A. The HW is 68% hydration and it uses more leaven than most recipes. If the leaven is too sour the dough will feel very sticky, but when the leaven is good, 68% hydration should not feel too wet. Most likely the leaven is too sour and without enough wild yeast activity. This will cause a sticky dough, without a lot of life. Before making your next loaf, try refreshing your leaven a couple of times, with 12 hour intervals. That should lower the acidity, increase the yeast production and bring your leaven back to form.
Q. Help! My starter is in bad shape – I forgot about it, I think I might have killed it! What should I do?
A. Don’t panic! Try refreshing it a few days in a row and see if it comes back to life. Next time, if you’re not going to be able to use your starter for a while, freeze it. Then when you’re ready to bake again thaw it out and do a couple of refreshments to get it going again.
Q. I’m having difficulty with the Hackney Wild recipe unsupervised, can you recommend a basic sourdough recipe I could follow to begin with?
A. There are many basic sourdough recipes to choose from, the best thing is to try a few and figure out which one works for you. We found that for a basic loaf, a 70% hydration dough works quite well. You can use any kind of leaven for such a loaf. I would start with a flour combination that has at least 80% white wheat for your first loaf.
Q. When using the fridge to “pause” after proving the bread can the bread then be baked direct from the fridge or should it be allowed to return to room temperature first?
A. When using the fridge to retard the dough, we tend to take it out and let it warm up a bit before baking. If you find that your bread is coming out very flat, it could be that it over proved, so next time, maybe try baking it straight from the fridge
Q. My dough felt really good and strong, but the bread came out flat. What went wrong?
A. It could be that your dough over proved, which means that it rose to the maximum and collapsed. If that is the case, try shortening your final proving times.

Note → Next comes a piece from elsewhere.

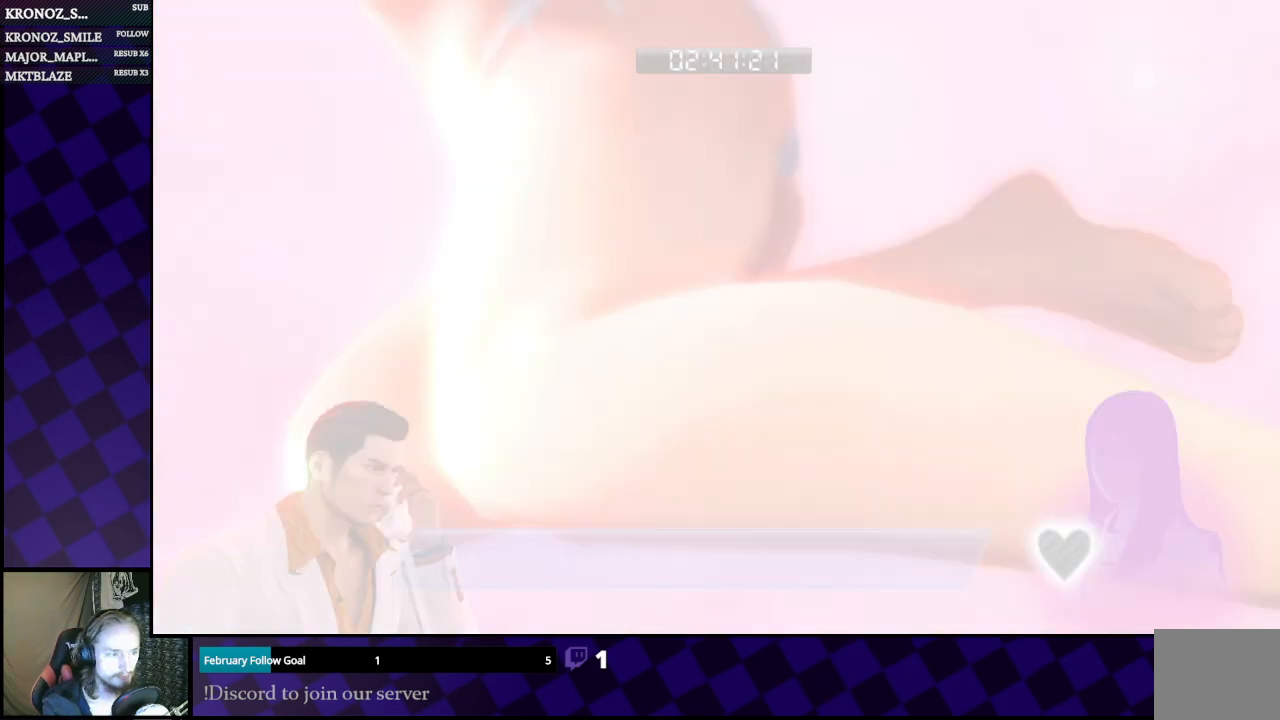
{"buttons": ["L2"], "left_stick": "center", "right_stick": "center", "events": []}
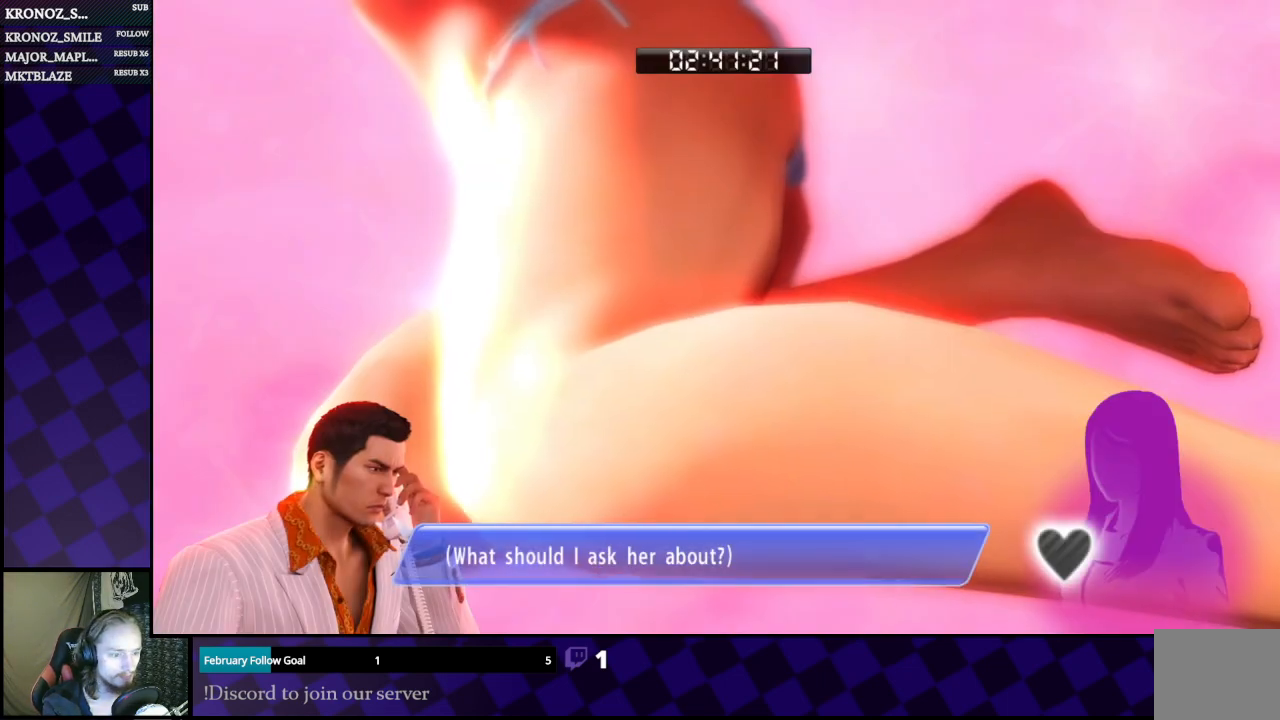
{"buttons": [], "left_stick": "center", "right_stick": "center", "events": [[333, "L2", "up"]]}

Q. Everything felt ok but when baking the loaf, it sealed where I scored it but burst from the side/bottom of the loaf. Why?
A. It sounds like there wasn’t enough steam in your oven, so the crust formed straight away and the loaf burst in the attempt to rise in volume. Try creating lots more steam, or bake the loaf in a cast iron pot.
Q. Does leaven equal starter or can it become one given time?
A. Our recipes are designed so that you will have a surplus of leaven, which can be used as a new starter. Any old starter that you have should be discarded. This leftover leaven can be used immediately as a starter in any of the recipes.
Q. Is there an upper limit to how long I can prove in the fridge? For example if I want to make the dough the night before and bake it in the morning.
A. There is no definitive time limit to how long you can prove bread in the fridge. Even in the fridge the dough continues to prove; just much slower. So, in theory, you could prove the dough in the fridge as long as it doesn’t over-prove. The longest we retard the dough, after shaping, in the fridge is 24 hours.
Q. I want to make a bigger batch of bread do all recipe ratios remain the same?
A. Yes, all ratios remain the same as you increase the total amount of dough you are making.
Q. When using dried yeast what ratio do I use to determine the amount if using a fresh yeast recipe?
A. If using dry yeast, you want to use half the amount of fresh yeast in the recipe. In terms of a particular brand to use, they’re all fine to get the job done and of much the same quality.
Q. Can I adapt the recipes I recieved to include some different flours such as rye or spelt?
A. Yes, you can include these flours and reduce white for a different flavour however remember that wholemeal flours such as rye absorb more water – if you’re adding more of these flours you will need to compensate and increase hydration.
Q. Where can I buy malt powder?
A. Follow this link to an online shop where you can find Light malt extract. www.the-home-brew-shop.co.uk
Q. I remember there was a Dutch Oven in your kitchen, with flat top and pan handles on one side which could be turned upside down, cooking on the lid. What’s the maker’s name of the one in the e5Bakehouse kitchen?
A. The pan discribed is a Lodge cast iron combination cooker. You can find simliar at various online retailers including amazon.